§ **Work request**
Each line of the data below that contains "left" must be copied.

Collected data entries
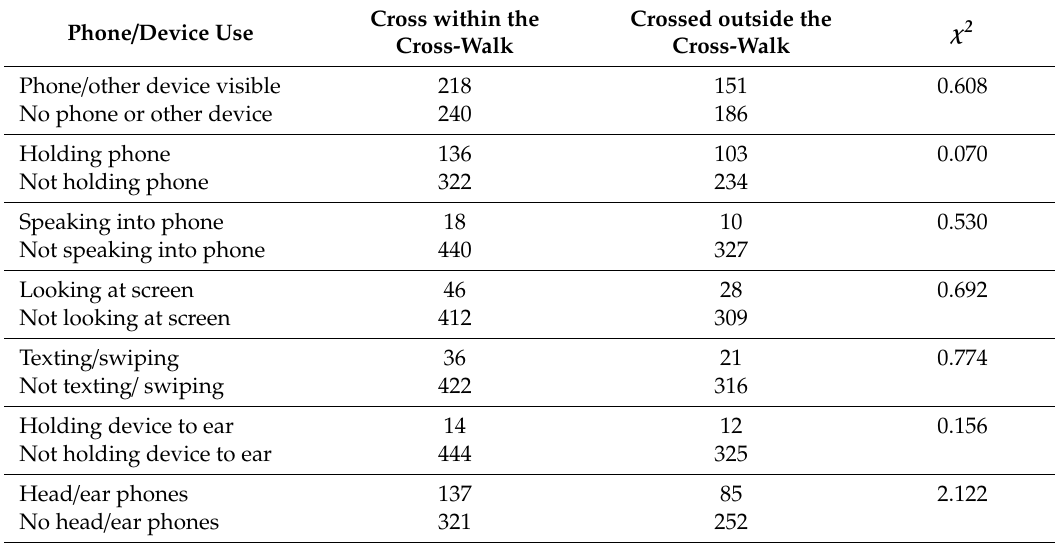
Table 3. Use of electronic devices in relation to road-crossing behaviours—cross-walk (number of road crossings).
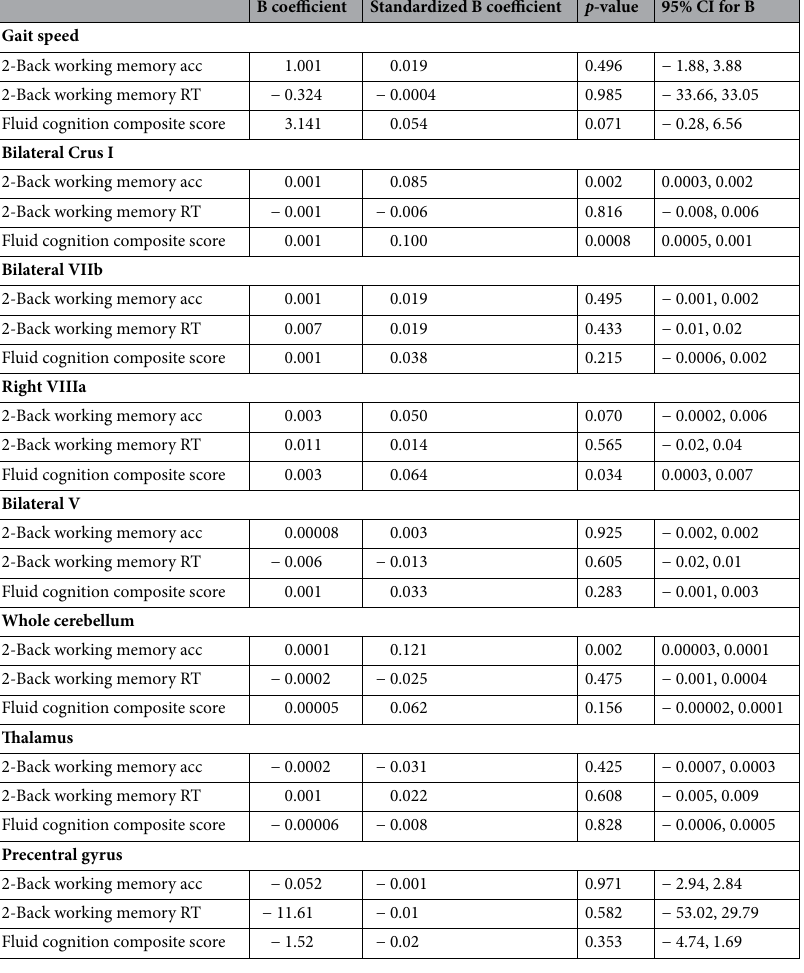
Table 2. Association between cerebellar subregion volumes/gait speed and working memory performance. The thalamus volume and precentral gyrus thickness were measured as control. 95% CI, 95% confidence interval, PSQI used as a continuous variable; regression analyses were adjusted for age, sex, education year, and ICV for cerebellar subregions; regression analyses were adjusted for age, sex, and education year for gait speed; ACC, accuracy; RT, response time.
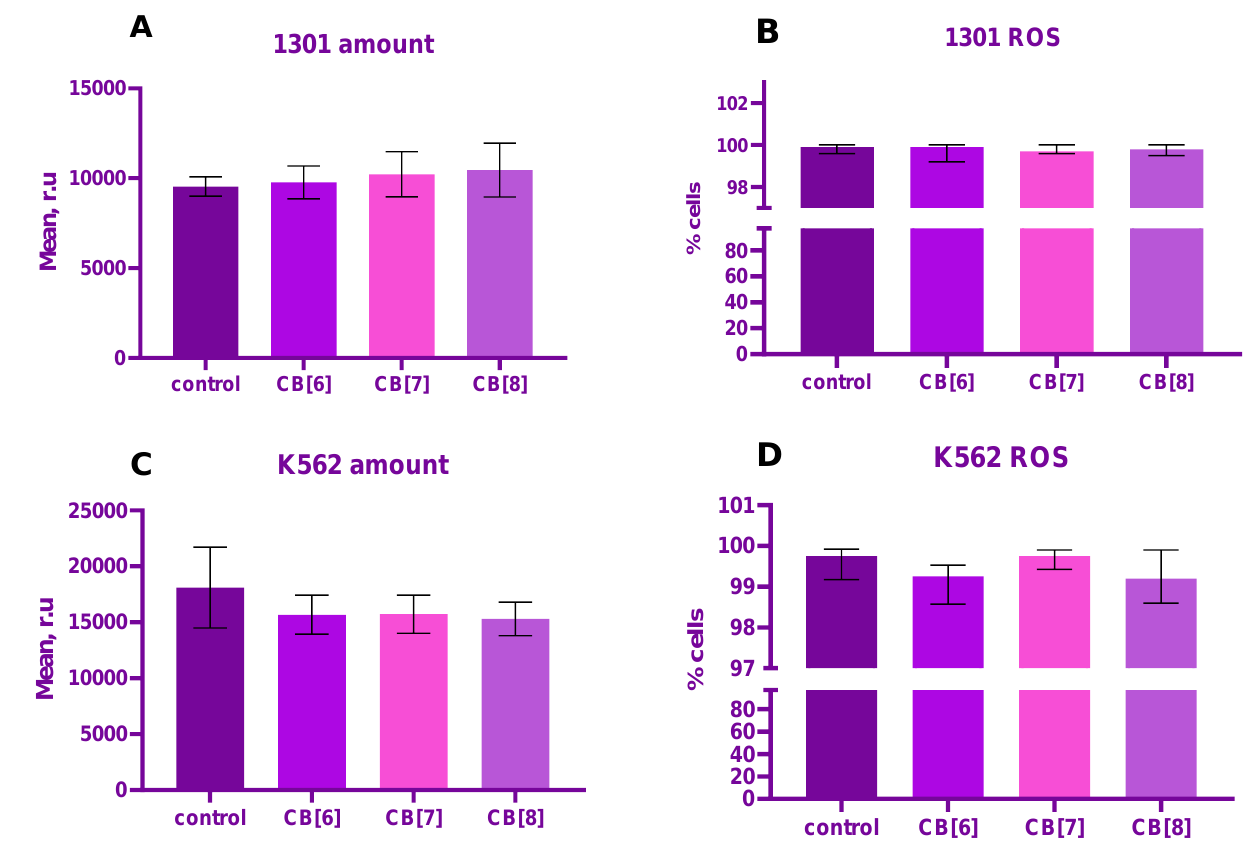
Figure 4. Graph of the amount of 1301 tumor cells ( A ) and the percentage of cells producing reactive oxygen species ( B ), Graph of the amount K562 tumor cells ( C ) and the percentage of cells producing reactive oxygen species ( D ) in response to 24-h stimulation with cucurbiturils (CB[6,7,8]). Data are median ± interquartile range (n = 6), (Kruskal–Wallis one-way analysis of variance). Notes: ( A , C )—fluorescence intensity; ( B , D )—number of ROS-producing cells among this cell’s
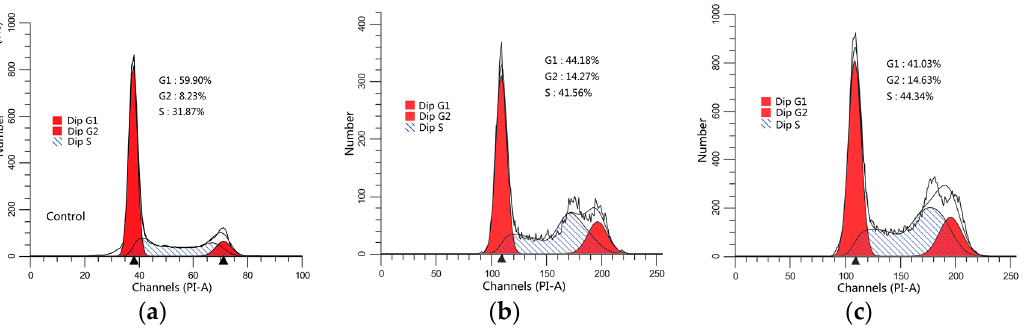
Figure 5. Cell cycle analysis of compound 4u by flow cytometry. ( a ) HeLa cells were not treated with 4u for 12 h; ( b , c ) HeLa cells were treated with compound 4u at 5 and 10 µM for 12 h, respectively. Table 3. Effects of compound 4u on cell cycle progression in HeLa cells.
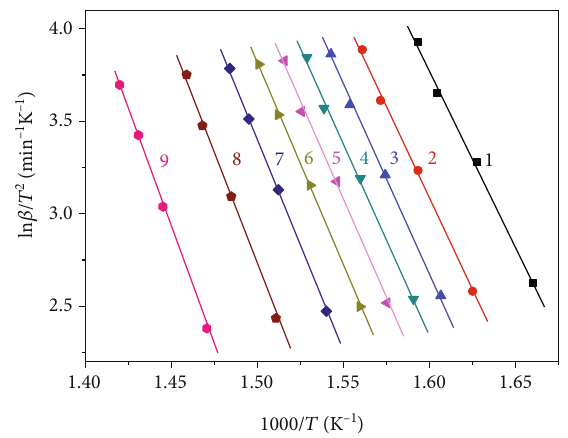
Figure 6: Representative KAS plot of pure NR with conversion ranging from 0.1 to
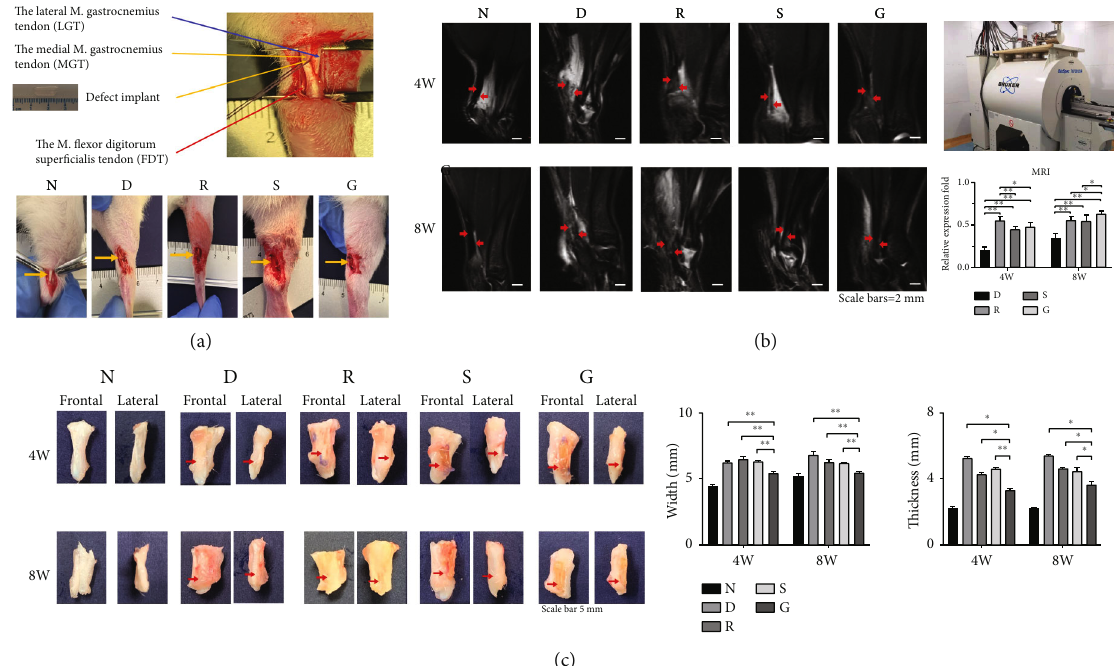
Figure 1: The Achilles tendon defect model and macroscopic repair assessment. (a) Schematic diagram of the anatomy of the rat Achilles tendon and comparison of postoperative surgical areas in di ff erent repair groups. Group N: normal tendon (control group); Group D: defect suture group; Group R: allogeneic replacement repair group; Group S: smooth SF fi lm repair group; Group G: micropattern SF fi lm repair group. (b) MRI comparison of tendon repair after 4 and 8 weeks. The red arrow indicates the repaired area, and the repair signal intensity in group G was signi fi cantly higher than that in other groups at 8 weeks. (c) Comparison of the width and thickness of the Achilles tendon repair samples. The width and thickness of Group G were signi fi cantly lower than those of the other repair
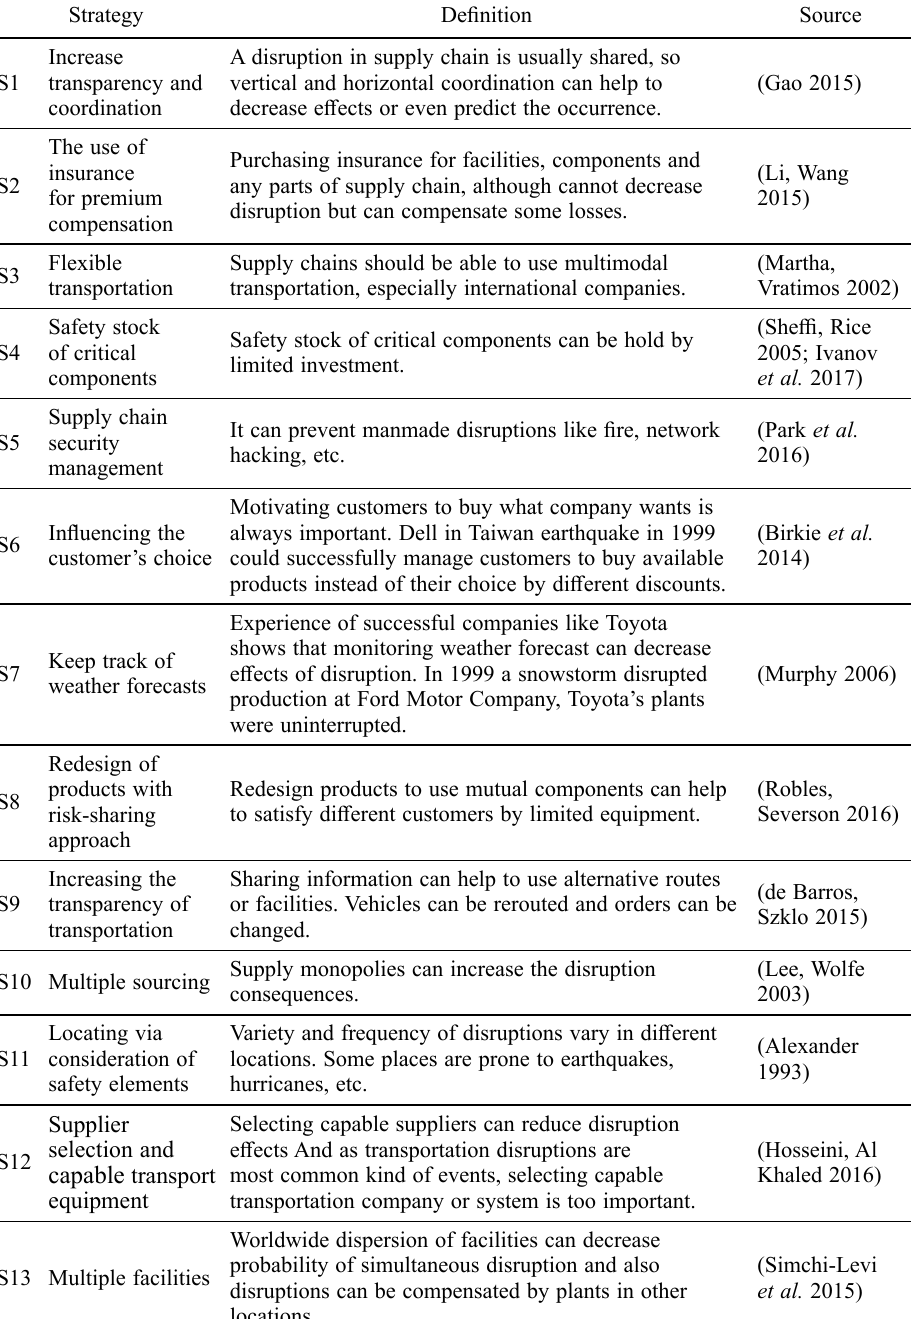
Table 5. Brief definition of each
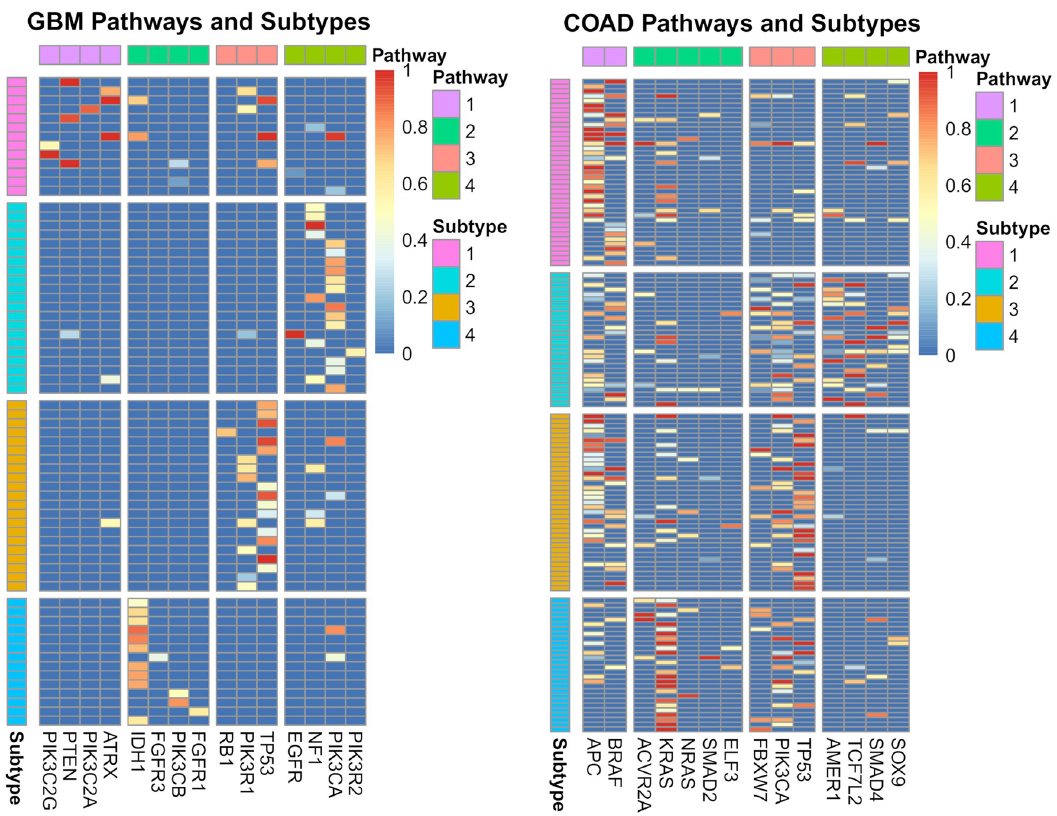
Fig 5. Heatmap showing CCF values for GBM (left) and COAD (right) datasets partitioned into pathways and subtypes.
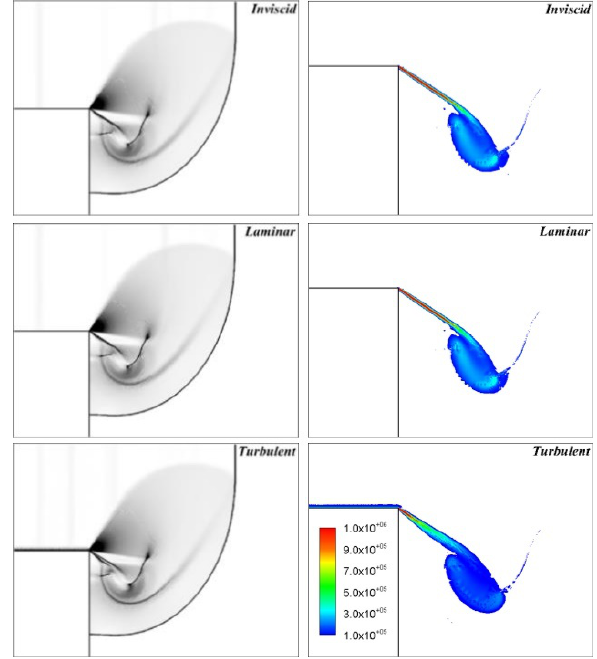
Fig. 4. Schlieren (left) and vorticity (right) of shock wave diffraction over the backward-facing step for different solvers.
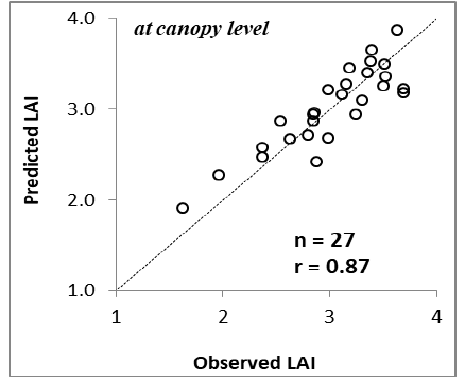
Figure-9 Predicted LAI vs Observed LAI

§ **Solution to the exercise**
Fig 5. Heatmap showing CCF values for GBM (left) and COAD (right) datasets partitioned into pathways and subtypes.
Fig. 4. Schlieren (left) and vorticity (right) of shock wave diffraction over the backward-facing step for different solvers.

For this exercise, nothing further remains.